News Feature | December 5, 2014

FDA Approved Apps Still Being Hacked

Katie Wike

By Katie Wike, contributing writer

OpenFDA

Ninety percent of Android healthcare apps have been hacked, according to a report from Arxan Technologies.

A recent report from Arxan Technologies, State of Mobile App Security, has found FDA-approved apps are not immune to hackers. According to an infographic accompanying the report, 90 percent of Android healthcare apps were hacked - and 22 percent of those were FDA approved.

“Healthcare apps are quickly evolving to provide more than informational value of plan benefits and operations,” explains the report. “Many are now providing high-value services including dynamic access to consumer personal identifiable information (PII). PII ranges in type of data captured in relation to personal records (social security, account number, employee ID, patient data, credit card data, etc.).”

According to Healthcare IT News, Android apps are not the only ones to be hacked. Eighty-seven percent of the top 100 paid Apple iOS apps have also been hacked. This number doesn't even take into account the free apps that have been breached.
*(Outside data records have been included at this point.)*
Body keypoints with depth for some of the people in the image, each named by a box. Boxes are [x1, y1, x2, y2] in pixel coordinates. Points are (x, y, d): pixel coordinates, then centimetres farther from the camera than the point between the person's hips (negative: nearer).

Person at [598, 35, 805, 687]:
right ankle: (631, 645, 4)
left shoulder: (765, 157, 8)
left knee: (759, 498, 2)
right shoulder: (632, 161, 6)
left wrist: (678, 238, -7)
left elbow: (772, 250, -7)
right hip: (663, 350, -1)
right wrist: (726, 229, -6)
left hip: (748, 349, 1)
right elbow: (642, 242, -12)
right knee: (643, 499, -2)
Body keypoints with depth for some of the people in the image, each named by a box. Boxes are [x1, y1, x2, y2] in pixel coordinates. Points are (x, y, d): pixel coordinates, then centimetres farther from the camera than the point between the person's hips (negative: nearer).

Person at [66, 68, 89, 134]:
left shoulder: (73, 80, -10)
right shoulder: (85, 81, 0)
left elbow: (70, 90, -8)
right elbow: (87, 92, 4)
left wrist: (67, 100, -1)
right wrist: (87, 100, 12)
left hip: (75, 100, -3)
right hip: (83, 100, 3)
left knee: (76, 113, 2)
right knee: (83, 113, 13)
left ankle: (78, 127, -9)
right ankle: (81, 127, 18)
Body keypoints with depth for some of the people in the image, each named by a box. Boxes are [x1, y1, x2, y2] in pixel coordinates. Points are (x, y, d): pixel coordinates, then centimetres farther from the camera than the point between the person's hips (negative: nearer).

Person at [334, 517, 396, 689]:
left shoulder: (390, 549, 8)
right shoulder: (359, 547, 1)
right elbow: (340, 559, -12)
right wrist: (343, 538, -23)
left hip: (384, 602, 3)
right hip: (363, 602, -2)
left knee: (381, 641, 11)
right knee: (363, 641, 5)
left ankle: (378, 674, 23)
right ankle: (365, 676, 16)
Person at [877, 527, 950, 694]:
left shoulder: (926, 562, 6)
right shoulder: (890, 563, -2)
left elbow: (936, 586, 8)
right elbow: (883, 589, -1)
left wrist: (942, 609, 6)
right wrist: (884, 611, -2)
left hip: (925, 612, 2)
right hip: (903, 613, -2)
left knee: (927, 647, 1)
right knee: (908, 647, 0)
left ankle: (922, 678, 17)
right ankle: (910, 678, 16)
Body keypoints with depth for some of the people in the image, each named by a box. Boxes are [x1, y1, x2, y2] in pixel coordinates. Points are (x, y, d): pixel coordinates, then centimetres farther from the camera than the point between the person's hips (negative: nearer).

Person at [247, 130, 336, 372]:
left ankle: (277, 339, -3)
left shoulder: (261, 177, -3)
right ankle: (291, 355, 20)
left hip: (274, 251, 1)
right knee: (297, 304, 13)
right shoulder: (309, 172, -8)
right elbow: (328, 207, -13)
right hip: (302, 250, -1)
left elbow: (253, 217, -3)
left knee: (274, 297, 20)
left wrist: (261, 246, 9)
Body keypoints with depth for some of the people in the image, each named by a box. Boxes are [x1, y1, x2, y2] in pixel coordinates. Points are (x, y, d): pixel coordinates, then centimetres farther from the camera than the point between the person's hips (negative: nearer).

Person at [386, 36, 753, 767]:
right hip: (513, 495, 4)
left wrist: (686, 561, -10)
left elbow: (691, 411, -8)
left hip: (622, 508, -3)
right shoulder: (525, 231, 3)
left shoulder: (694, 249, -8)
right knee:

“The fact that the hacking rate is so high for healthcare apps is indicative of a possible lack of information security training and resources in the healthcare field,” an Arxan spokesperson said. Because such apps tend to hold confidential patient information, “these breaches are posing a serious risk to patient safety.”

“As such, these apps must be protected from such attacks before being recommended by physicians,” Arxan's spokesperson said. “Otherwise, a continued lack of protection will lead to data compromise and having to safeguard sensitive patient information.”

Echoing Arxon’s report was an earlier Electronic Frontier Foundation study which found only 15 percent of the top messaging apps were secure.